Valter Hugo Mãe

A Márcia


Rubrica "Cidadania Impura", de Valter Hugo Mãe.

Entendo que a música da Márcia me diz respeito porque assume tudo quanto se perde, e tantos amores que falham, mas não há derrota. Transforma-se em frontalidade, essa lucidez, outro futuro. Mas sempre mais futuro.

Imagino a Márcia a cantar num quadro de Hopper, como aquela figura no balcão longo do café que subitamente imita sozinha, sempre calma, uma multidão. Certamente acontece pela intimidade de sua expressão, algo que começou na fase voz e violão e não se afasta nem nos arranjos mais complexos e acompanhados. A mim, a Márcia traduz-me a ideia de alguém que se esclarece a si mesma, alguém cuja lucidez é orientação e lugar fundamental, uma mulher de luz própria. É como uso as suas canções, educadas para uma alegria ou uma dor entendidas e arrumadas na melodia perfeita. Uma sapiência.

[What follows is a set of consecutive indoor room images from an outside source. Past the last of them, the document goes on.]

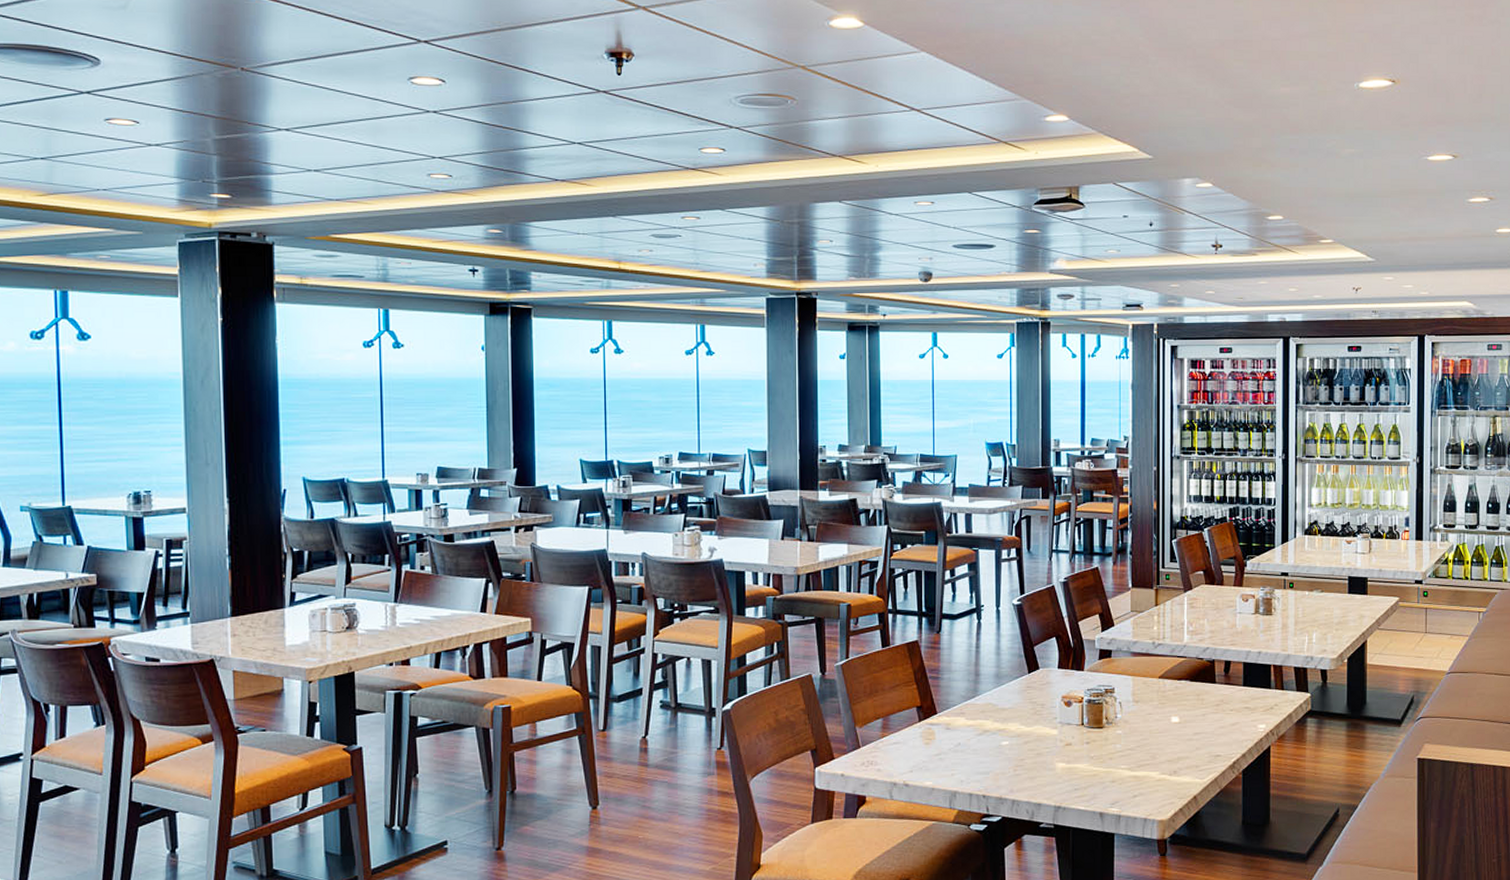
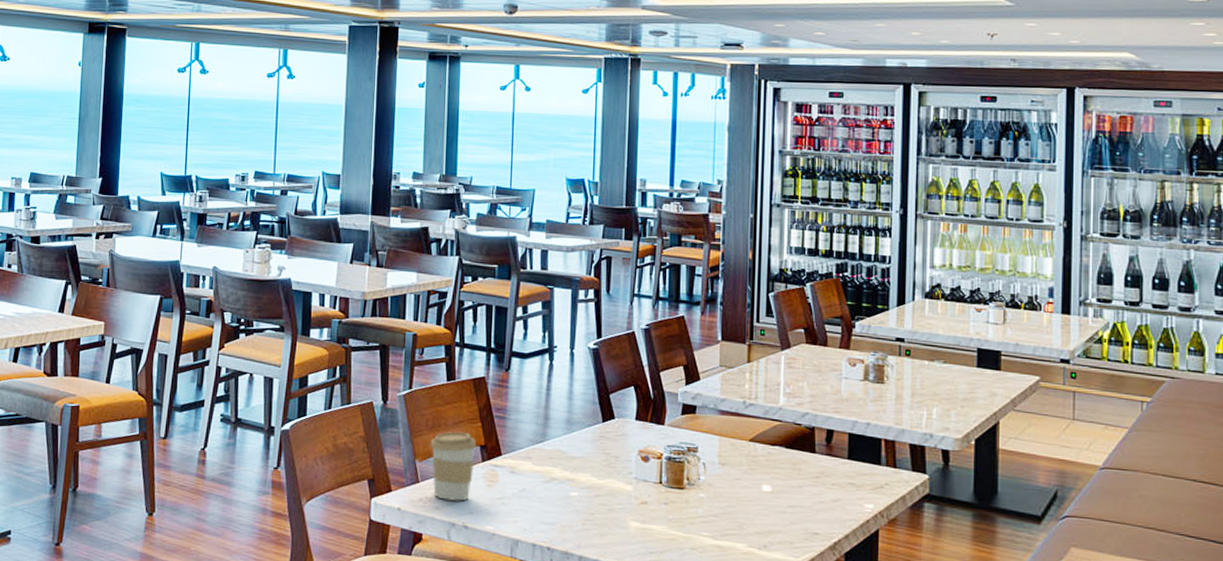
coffee cup: none [869,695,913,762] -> present [430,431,477,501]

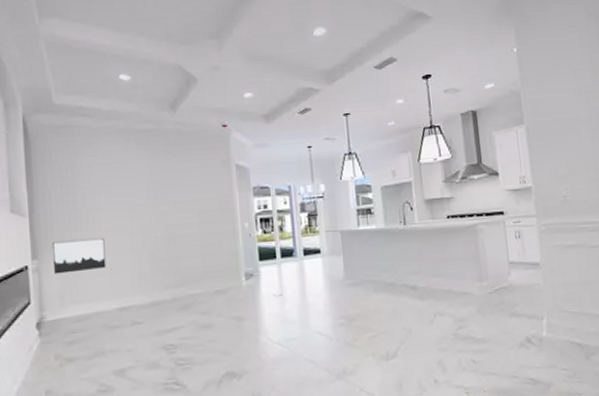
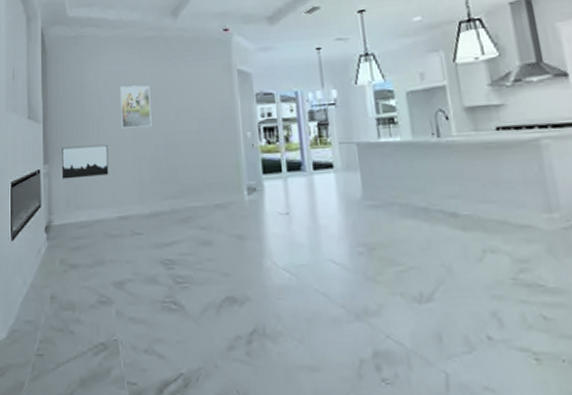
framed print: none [116,178,151,221] -> present [120,85,152,129]

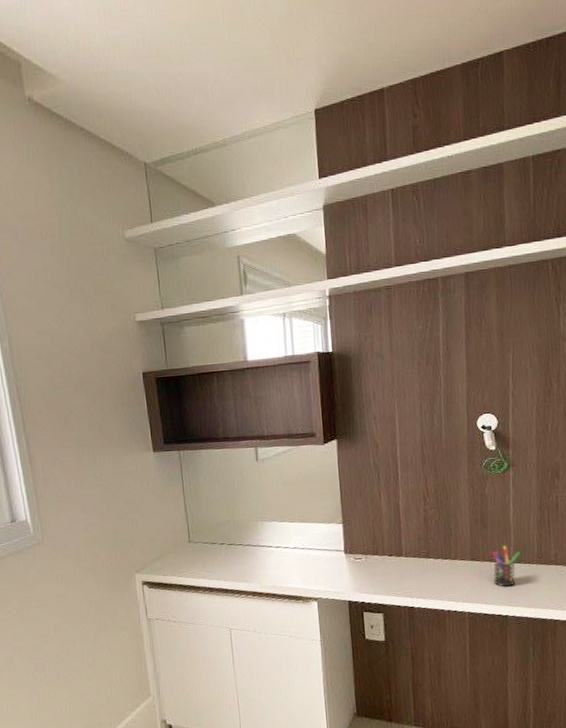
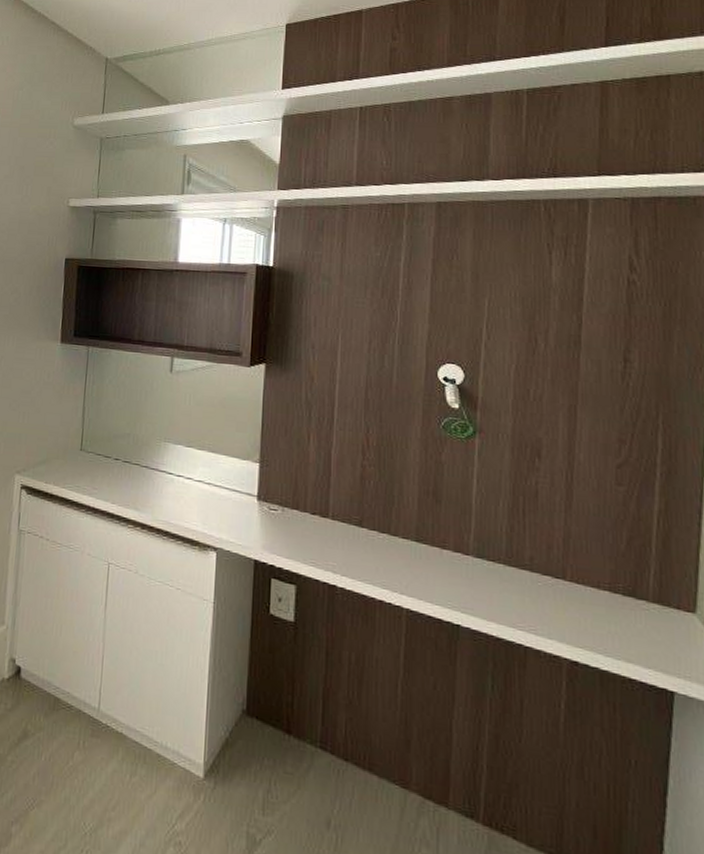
pen holder: present [492,546,521,587] -> none [443,531,483,587]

Houve um tempo em que viajava com os seus três primeiros álbuns. Foi uma obstinação que me deu. O carro não se mexia se não fosse ao seu som, acompanhando suas letras numa disciplina de sintonia espiritual que se me tornava estruturalmente necessária. As minhas paixões são todas descontroladas, por isso não ponho o coração na rua. Ando cada vez mais avaro para sobreviver.

De todo o modo, são mais ou menos seguras todas as maravilhas pela música. E agora saiu o novo álbum da Márcia, “Picos e vales”, e volta tudo ao mesmo. É o Hopper que se acende e se faz de cristais. Um Hopper que começasse a cintilar nos vidros e nos copos onde o sol quisesse incidir para criar a caleidoscópica cor no ar. Estamos todos a beber um licor branco ou rosado, deambulamos pelas mesas e sabemos que nos comprometemos aos pares, talvez reparando como outras mulheres são tão bonitas também, e sanamos de tudo, confessando o que nos dói de quem nos deixa, quem não nos quer, o tempo que já não serve, o sonho que não era de verdade.

Talvez este disco seja mais duro, sem sucumbir a tragédia alguma, é sobretudo adulto. Movemo-nos no café de charme mais velhos, detendo um património emocional mais denso, complexo, e sem tão grande sobressalto. Como se fosse importante manter o foco e o sorriso bravo, claríssimo, diante de tudo quanto nos agrediu mas não nos derrotou. Entendo que a música da Márcia me diz respeito porque assume tudo quanto se perde, e tantos amores que falham, mas não há derrota. Transforma-se em frontalidade, essa lucidez, outro futuro. Mas sempre mais futuro.

Alguém dizia que os vencedores não são aqueles que chegam primeiro, são os que se voltam a levantar depois de qualquer queda. Cada canção da Márcia me diz isso. Todas me dizem isso. Como todos os dias são depois da queda. Todos os dias são um modo de vencer.

“Meu amor bem sabes”, “Vai passar tudo amanhã” ou “Esse mundo teu” ficam para a já extensa colecção de maravilhas sem mácula que a Márcia oferece à música do mundo. Sempre capaz de ser uma das melodistas mais preciosas da contemporaneidade.